Exactly the lines from the one with "vfov_deg: 61.7" to the end of the data below should be set down, and no others.

Pictures with lens parameters

************

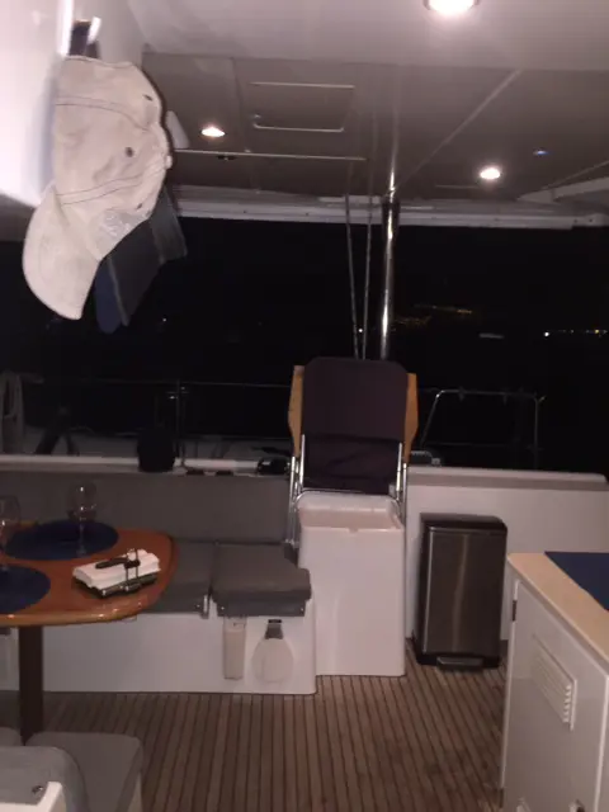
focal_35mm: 29
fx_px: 680
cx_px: 304
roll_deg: -1.8
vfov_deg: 61.7
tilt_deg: -6.0
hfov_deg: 48.2
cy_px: 406
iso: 160
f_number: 2.2
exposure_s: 1/16
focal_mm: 4.15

************

Reply
vfov_deg: 61.7
tilt_deg: -6.0
hfov_deg: 48.2
cy_px: 406
iso: 160
f_number: 2.2
exposure_s: 1/16
focal_mm: 4.15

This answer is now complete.